- **Task list**:
1 – Answer these questions about the passage on task dispatching policies, one line each:
(a) Which exception is raised when one of the package's subprograms is applied to a task that has already terminated?
(b) Which policy does the three-pragma example set for priority levels 2 to 10?
(c) In Ada 95, when and how is the ceiling priority of a protected object set?
2 – Set down, word for word, everything in the passage on task dispatching policies from "If we attempt" down to "Program_Error is raised.".
3 – Write the next part of the passage on task dispatching policies and ceiling priorities, picking up after its final line.

- **Source document**:
::::

It is important to note that this package can be used to set and retrieve deadlines for tasks whether or not they are subject to EDF dispatching. We could for example use an ATC on a deadline overrun (ATC = Asynchronous Transfer of Control using a select statement). Hence there is no function Is_EDF corresponding to Is_Round_Robin and calls of the subprograms in this package can never raise the exception Dispatching_Policy_Error.
If we attempt to apply one of the subprograms in this package to a task that has already terminated then Tasking_Error is raised. If the task parameter is Null_Task_Id then Program_Error is raised.
As mentioned earlier, a policy can be selected for a whole partition by for example 
pragma Task_Dispatching_Policy(Round_Robin_Within_Priorities);
whereas in order to mix different policies across different priority levels we can write
pragma Priority_Specific_Dispatching(Round_Robin_Within_Priority, 1, 1);
pragma Priority_Specific_Dispatching(EDF_Across_Priorities, 2, 10);
pragma Priority_Specific_Dispatching(FIFO_Within_Priority, 11, 24);
This sets Round Robin at priority level 1, EDF at levels 2 to 10, and FIFO at levels 11 to 24. This means for example that none of the EDF tasks can run if any of the FIFO ones can. In other words if any tasks in the highest group can run then they will do so and none in the other groups can run. The scheduling within a range takes over only if tasks in that range can go and none in the higher ranges can.
Note that if we write
pragma Priority_Specific_Dispatching(EDF_Across_Priorities, 2, 5);
pragma Priority_Specific_Dispatching(EDF_Across_Priorities, 6, 10);
then this is not the same us
pragma Priority_Specific_Dispatching(EDF_Across_Priorities, 2, 10);
despite the fact that the two ranges in the first case are contiguous. This is because in the first case any task in the 6 to 10 range will take precedence over any task in the 2 to 5 range whatever the deadlines. If there is just one range then only the deadlines count in deciding which tasks are scheduled. This is emphasized by the fact that the policy name uses Across rather than Within. For other policies such as Round_Robin_Within_Priority two contiguous ranges would be the same as a single range.
We conclude this section with a few words about ceiling priorities.
In Ada 95, the priority of a task can be changed during execution but the ceiling priority of a protected object cannot be so changed. It is permanently set when the object is created using the pragma Priority. This is often done using a discriminant so that at least different objects of a given protected type can have different priorities. Thus we might have 
protected type PT(P: Priority) is
   pragma Priority(P);
   ...

::::

- **Stored data**:
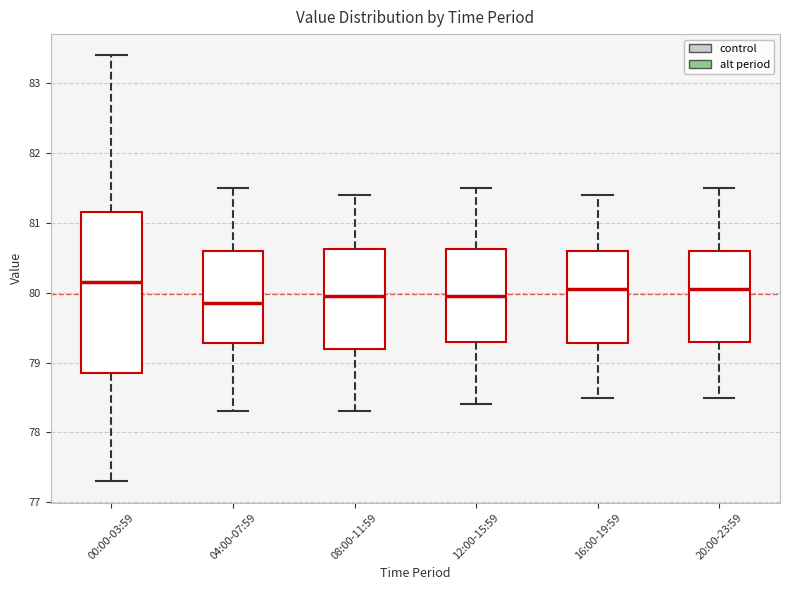

Where is the upper edge of the box for 08:00-11:59 on the y-axis? The values are not printed on the chart, so give them approximately, as read against the axis.

80.6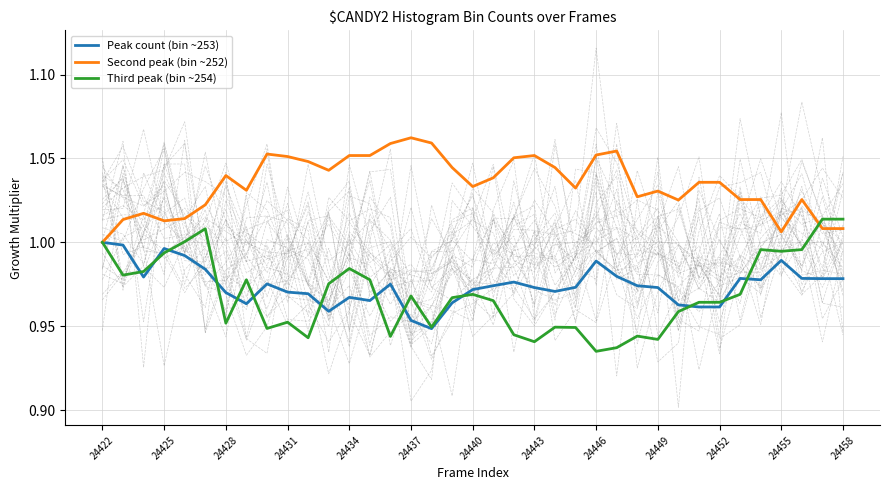

How many lines are shown in the chart?

3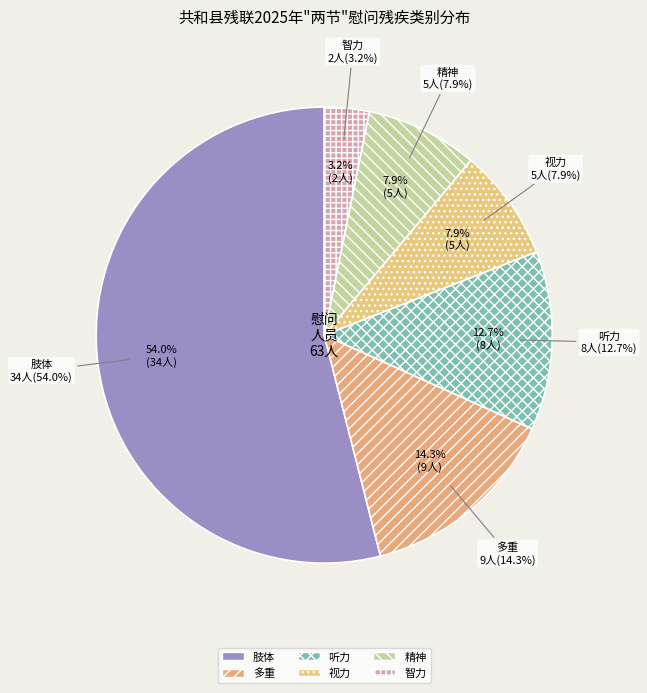

Rank the categories by value from lowest to highest.

智力, 视力, 精神, 听力, 多重, 肢体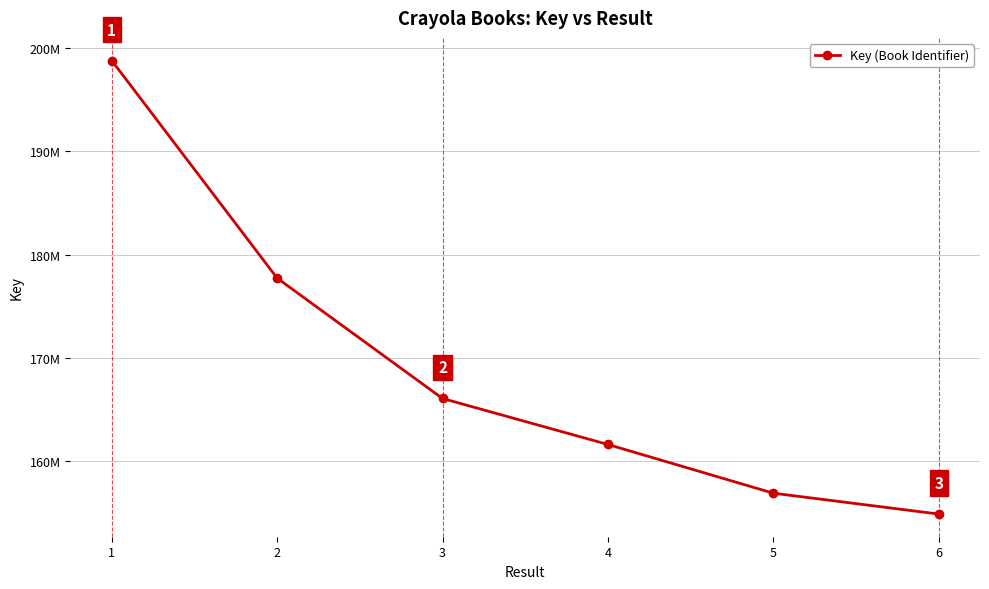

Reading left to right, transcribe all the data shown in this chart.

1=198765344	2=177715796	3=166071358	4=161622705	5=156910120	6=154890750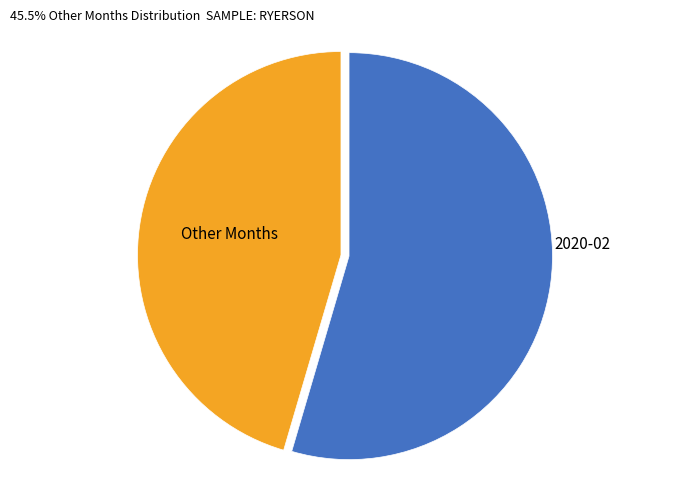

Is there any slice that represents more than half of the pie?

Yes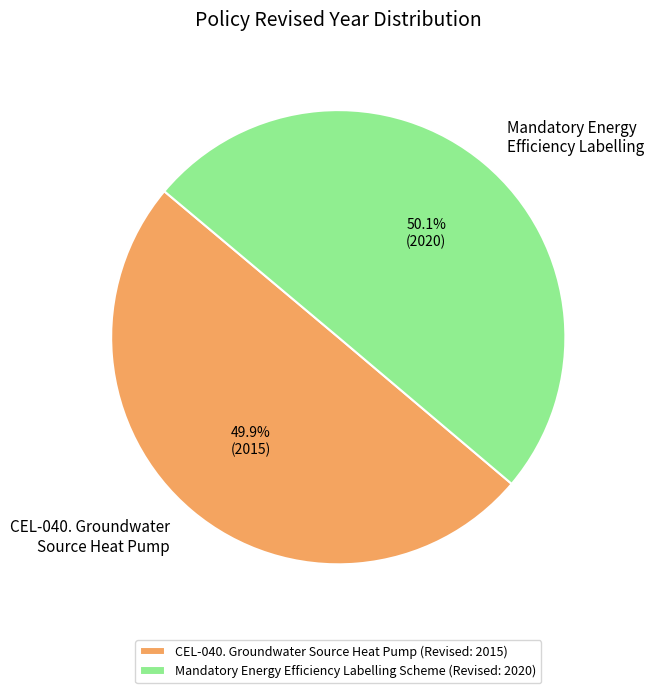

What is the ratio of the value at CEL-040. Groundwater Source Heat Pump to the value at Mandatory Energy Efficiency Labelling Scheme?

1.0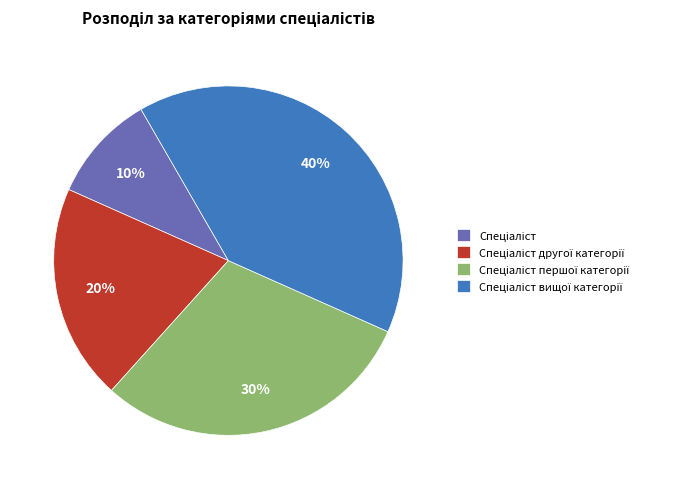

Is there a majority slice in this chart?

No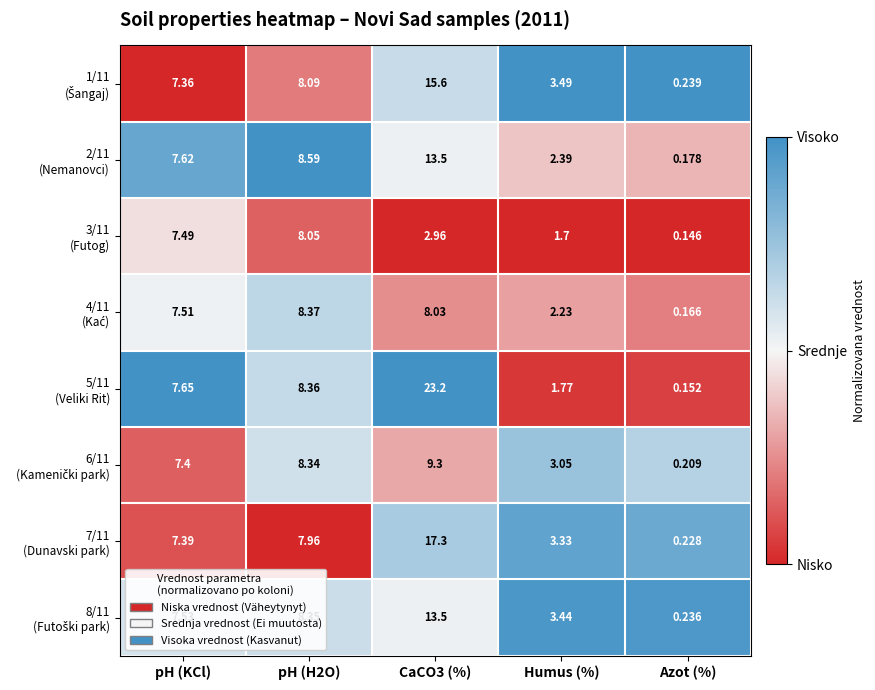

How many series are shown in this chart?

8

::::

- **Responses in order**:
1 –
(a) Tasking_Error.
(b) EDF (EDF_Across_Priorities).
(c) It is set permanently when the object is created, using the pragma Priority.

2 –
If we attempt to apply one of the subprograms in this package to a task that has already terminated then Tasking_Error is raised. If the task parameter is Null_Task_Id then Program_Error is raised.

3 –
end PT;
PO: PT(7);    -- ceiling priority is 7
The fact that the ceiling priority of a protected object is static can be a nuisance in many applications especially when the priority of tasks can be dynamic. A common workaround is to give a protected object a higher ceiling than needed in all circumstances (often called "the ceiling of ceilings"). This results in tasks having a higher active priority than necessary when accessing the protected object and this can interfere with the processing of other tasks in the system and thus upset overall schedulability. Moreover, it means that a task of high priority can access an object when it should not (if a task with a priority higher than the ceiling priority of a protected object attempts to access the object then Program_Error is raised – if the object has an inflated priority then this check will pass when it should not).
This difficulty is overcome in Ada 2005 by allowing protected objects to change their priority. This is done through the introduction of an attribute Priority which applies just to protected objects. It can only be accessed within the body of the protected object concerned.
As an example a protected object might have a procedure to change its ceiling priority by a given amount. This could be written as follows 
protected type PT is
   procedure Change_Priority(Change: in Integer);
   ...
end;
protected body PT is
   procedure Change_Priority(Change: in Integer) is
   begin
      ...       -- PT'Priority has old value here
      PT'Priority := PT'Priority + Change;
      ...       -- PT'Priority has new value here
      ...
   end Change_Priority;
   ...
end PT;
Changing the ceiling priority is thus done while mutual exclusion is in force. Although the value of the attribute itself is changed immediately when the assignment is made, the actual ceiling priority of the protected object is only changed when the protected operation (in this case the call of Change_Priority) is finished. Note that if any of the procedures of the protected object is an interrupt handler (through pragma Attach_Handler or Interrupt_Handler) then a check is made that the value is in the range of System.Interrupt_Priority; Program_Error is raised if the check fails.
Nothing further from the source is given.